A first step?

When the deal on Iran was announced, Amos Yadlin quipped that the official reaction in Israel might lead one to think Iran had been given a green light to develop nuclear weapons. The head of the Tel Aviv-based Institute for National Security Studies (and former chief of military intelligence) was responding to comments like Prime Minister Benjamin Netanyahu’s “the deal is a historic mistake,” former National Security Council head Yaakov Amidror’s, “a failure of diplomacy,” and Israeli Intelligence Minister Yuval Steinitz’s “the deal is based on “deceit and self-delusion.”

Skeptics are right to be concerned. But there’s lots of daylight between Israel’s official, heavy-handed and scornful position and sober analysis of the deal’s positive and negative elements. That discussion is ongoing in Israeli security forums and shouldn’t be ignored.

To begin with, the interim deal is just that – a framework that allows negotiations to continue. At best, it freezes Iran’s capabilities and rolls back several egregious aspects, but doesn’t destroy them. Clearly, a permanent deal will have to be far tougher.

This leads to the unresolved debate over the end game. Israel wants to destroy Iran’s capability to develop nuclear weaponry and so far has insisted on removing all enriched uranium. (Iran can enrich its low-grade civilian use uranium to nuclear-weapons levels within a few months.) But the interim agreement implicitly acknowledges that Iran will continue to enrich civilian-use uranium in future, giving it more leeway than previous UN Security Council resolutions.

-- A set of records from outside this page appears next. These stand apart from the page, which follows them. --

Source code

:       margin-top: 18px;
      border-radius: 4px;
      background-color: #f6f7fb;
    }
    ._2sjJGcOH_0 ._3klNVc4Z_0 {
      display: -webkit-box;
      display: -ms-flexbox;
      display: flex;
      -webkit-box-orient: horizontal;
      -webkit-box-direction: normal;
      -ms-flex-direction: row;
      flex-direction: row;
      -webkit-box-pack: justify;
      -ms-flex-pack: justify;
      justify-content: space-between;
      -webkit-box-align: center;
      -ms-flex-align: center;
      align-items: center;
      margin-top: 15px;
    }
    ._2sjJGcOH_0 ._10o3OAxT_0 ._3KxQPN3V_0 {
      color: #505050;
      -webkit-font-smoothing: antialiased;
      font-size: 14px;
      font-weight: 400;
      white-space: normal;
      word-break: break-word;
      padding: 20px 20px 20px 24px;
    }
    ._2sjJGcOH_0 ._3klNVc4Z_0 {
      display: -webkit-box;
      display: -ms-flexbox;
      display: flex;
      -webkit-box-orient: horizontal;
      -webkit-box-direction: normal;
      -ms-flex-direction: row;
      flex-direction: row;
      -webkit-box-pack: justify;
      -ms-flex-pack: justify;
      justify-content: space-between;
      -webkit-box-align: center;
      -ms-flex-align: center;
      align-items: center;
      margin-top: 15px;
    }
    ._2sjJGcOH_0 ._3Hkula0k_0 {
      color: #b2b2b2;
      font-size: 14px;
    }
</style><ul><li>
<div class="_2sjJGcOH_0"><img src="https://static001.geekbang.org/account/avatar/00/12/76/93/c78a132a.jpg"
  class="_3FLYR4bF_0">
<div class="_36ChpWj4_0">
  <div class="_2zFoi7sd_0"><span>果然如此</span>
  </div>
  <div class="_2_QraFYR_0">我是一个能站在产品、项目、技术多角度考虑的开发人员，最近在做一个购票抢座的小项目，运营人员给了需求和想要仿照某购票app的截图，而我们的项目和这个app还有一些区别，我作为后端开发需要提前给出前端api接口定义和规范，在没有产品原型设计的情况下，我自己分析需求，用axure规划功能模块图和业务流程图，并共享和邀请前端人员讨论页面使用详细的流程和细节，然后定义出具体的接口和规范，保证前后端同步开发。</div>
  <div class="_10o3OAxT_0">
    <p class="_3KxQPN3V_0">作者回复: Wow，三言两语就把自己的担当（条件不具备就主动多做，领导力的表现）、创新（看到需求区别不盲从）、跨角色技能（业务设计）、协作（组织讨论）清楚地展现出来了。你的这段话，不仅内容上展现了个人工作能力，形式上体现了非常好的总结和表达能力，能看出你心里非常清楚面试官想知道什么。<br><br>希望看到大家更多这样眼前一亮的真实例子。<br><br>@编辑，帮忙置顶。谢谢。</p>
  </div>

This critical question will have to be addressed.

There are numerous other issues to consider and forthcoming negotiations may well fall apart. If the West stays firm, then failure will clearly be Iran’s fault. But if the Geneva negotiations had failed, Iran would have forged ahead with construction of its heavy water plant for plutonium enrichment, uranium enrichment would have continued, sanctions might have cracked and Israel would be blamed for pressing for a deal that would bring Iran to its knees.

The issue of trust has been invoked frequently in the last 10 days. When it comes to Iran, assume it can’t be trusted, but wants to ease the crippling burden on its economy. That’s why the sanctions regime must hold tight now without further reductions and why monitoring mechanisms must be strictly executed by the International Atomic Energy Agency and adhered to by Iran during the interim period.

At core, though, is the question of Israelis’ trust in U.S. President Barack Obama. They know his (and the American public’s) aversion to military action and don’t believe his assurance that all options remain on the table. To make a permanent deal happen, Obama has to work hard with hardliners in Washington who oppose the interim deal and may try to undo even what’s already been agreed to and, most importantly, to assuage Israeli concerns.

Finding common ground depends on Israel, too, and one can only hope that rhetoric is quickly replaced by substantive, co-operative dialogue. Because so far, at least, a deal is better than no deal, and it’s certainly better than a risk-fraught Israeli strike. And if successful, it might be a first step toward defanging Iran as the key destabilizing force in the region.